Bahar hâl; içinde yaşanılan zaman.
Kış; insan için, dün gibi.
Yaz ise, yarın.
Ya Sonbahar, sanki Arafat!
X
Dün hükmünde olan Kış'ın; bütün tohumlar toprak altındaydı. Hepsi potansiyel birer istidat ve kabiliyetle yüklüydüler.
Bu onların hâl diliydi. Ve hâl diliyle istekleri vardı Yaratandan.
Bu zaman ve zeminde yani Kış'ta, yani dün; fıtrî / yaratılıştan gelen bir ihtiyaç içindeydiler.
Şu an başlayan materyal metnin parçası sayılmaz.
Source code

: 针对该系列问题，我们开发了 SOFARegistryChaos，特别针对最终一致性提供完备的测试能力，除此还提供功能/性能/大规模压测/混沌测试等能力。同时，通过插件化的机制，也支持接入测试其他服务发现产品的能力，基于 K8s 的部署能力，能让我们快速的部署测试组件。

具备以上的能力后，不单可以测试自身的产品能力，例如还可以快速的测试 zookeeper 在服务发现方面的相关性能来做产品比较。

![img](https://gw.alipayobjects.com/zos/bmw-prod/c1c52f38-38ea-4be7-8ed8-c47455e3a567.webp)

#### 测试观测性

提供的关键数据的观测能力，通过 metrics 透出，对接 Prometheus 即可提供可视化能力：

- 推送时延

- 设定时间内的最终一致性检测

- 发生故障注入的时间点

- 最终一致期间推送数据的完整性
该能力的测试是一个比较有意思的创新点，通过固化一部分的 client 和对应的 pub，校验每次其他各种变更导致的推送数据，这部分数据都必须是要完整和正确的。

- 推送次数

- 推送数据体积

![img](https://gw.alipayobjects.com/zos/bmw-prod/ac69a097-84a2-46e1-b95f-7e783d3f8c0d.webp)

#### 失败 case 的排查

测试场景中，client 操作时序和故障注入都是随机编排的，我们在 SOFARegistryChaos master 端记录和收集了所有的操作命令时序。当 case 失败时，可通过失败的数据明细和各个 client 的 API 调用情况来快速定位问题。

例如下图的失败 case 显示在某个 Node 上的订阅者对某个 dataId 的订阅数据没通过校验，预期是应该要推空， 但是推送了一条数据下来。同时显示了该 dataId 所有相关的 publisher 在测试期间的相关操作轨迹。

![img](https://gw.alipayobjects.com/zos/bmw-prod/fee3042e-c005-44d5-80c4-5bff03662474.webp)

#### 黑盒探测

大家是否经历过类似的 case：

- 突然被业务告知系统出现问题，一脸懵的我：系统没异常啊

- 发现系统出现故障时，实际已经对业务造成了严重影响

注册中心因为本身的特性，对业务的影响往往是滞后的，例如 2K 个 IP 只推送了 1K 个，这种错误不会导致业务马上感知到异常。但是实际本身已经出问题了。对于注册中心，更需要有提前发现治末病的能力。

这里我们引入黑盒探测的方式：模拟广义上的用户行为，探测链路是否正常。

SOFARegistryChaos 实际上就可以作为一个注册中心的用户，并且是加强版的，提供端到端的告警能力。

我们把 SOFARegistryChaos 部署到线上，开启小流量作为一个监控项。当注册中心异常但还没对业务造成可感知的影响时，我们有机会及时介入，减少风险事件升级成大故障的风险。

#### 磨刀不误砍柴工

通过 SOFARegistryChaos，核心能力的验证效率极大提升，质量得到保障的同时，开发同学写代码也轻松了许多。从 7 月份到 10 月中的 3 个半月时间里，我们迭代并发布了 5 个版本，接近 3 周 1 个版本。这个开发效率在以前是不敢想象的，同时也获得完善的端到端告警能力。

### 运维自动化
Yaratılışları gereği bir ihtiyaç içinde; içinde bulundukları hâlden kurtulmak, çıkmak ve gelişmek iştiyak ve isteği ile yanıp tutuşuyorlardı.
Dündeki bu dinmez arzu; bugün yani Bahar'da, gerçekleşmeye yüz tutacak, tohumlar bulundukları toprakta veya yerde çatlayacak. Kendini saran, özünü koruyan surlarda bir gedik açacak, için için gayb / perde ve görünmezlik arkasında, gittikçe yüzeye doğru / dışarıya / gün ışığı cihetinde yol alacak, yükselecek; bugün yani Bahar'da topraktan fışkıracak; bulunduğu yerden başka bir atmosfere doğacak, taşacak ve “Oh be dünya varmış.” diyerek geniş, uçsuz bucaksız bir âleme doğacaklardı ve doğdular. Baş gösterdiler. Âdeta nefes aldılar.
X
Bazı tohumlar, ana rahimlerindeydiler dün, yâni Kış'ın; bugün ise yâni Bahar'da doğdular. Dünyaya geldiler. Yeryüzüne adım attılar.
Yarına ulaşmak için, bugünden, âyân-beyân / açık-seçik bir şekilde yol almaya başladılar.
Yeryüzü ordugâhında, her biri seçkin yerini alarak resmigeçite hazırlandılar. Yarına ulaşmak üzere yürüyüşe geçtiler.
Yarın yani Yaz'ın olgun ve erişkin olarak menzil-i maksutlarına / istenen noktaya ulaşmış olacaklar.
Öbür gün yani Sonbahar'da ise elenecek, silkinecek, özleri değerlendirilip, ârizî / geçici ağırlıklarından kurtularak; tekrar ağırlanacakları Kış'a / düne emanet edilecekler. Ta yeniden doğuşa kadar.
X
Dünkü / Kış'taki ıztırar / zaruret / zorunlu oluş dili; dünden çıkışın zaruretini ortaya koyuyor.
Bugüne geçişin / Bahar'a çıkışın, Bahar'da gün görüşün bekleyişi içinde olduğunu söylüyor. Güne doğacağını müjdeliyor.
Günde de kalmıyarak yarına doğru, yoluna devam edeceğini hatırlatıyor.
Kış'tan Bahar'a, Bahar'dan Yaz'a ve Yaz'dan Sonbahar'a geçeceğini hâl diliyle haykırıp duruyor.
X
Bu hâl dili, onlar için birer duadır. Birer istekdir. Birer çağrıdır Yaratanlarına.
Bu kadar çağrıya kulak tıkamak ise -mecbur olmadığı hâlde- Yüce Yaratıcı'nın kendisine yakıştırmıyacağı bir hareket olduğu için, hepsinin isteğini ale'r-re's ve'l-ayn / baş göz üstüne deyip hep kabul etmiş, ediyor ve edecek.
X
Zaten azîz okur! Bilelim ki, isteyen de O. İsteten de O. Yerine getiren de O.
Zaten her şey O'ndan geliyor. O'na gidiyor. O'nun isimlerinin tecellîsinden / görünür olmasından / Yûnus vâri “Ete kemiğe büründüm.Yûnus diye göründüm.” demesinden başka ne ki. O'nun isimlerinin görüntüsünden farklı bir husus mu ki, bunu anlamakta zorlanalım, fehmetmekte güçlük çekelim. Velhasıl:
Görünen, O'ndan başka bir şey, var mı ki acep kâinatta?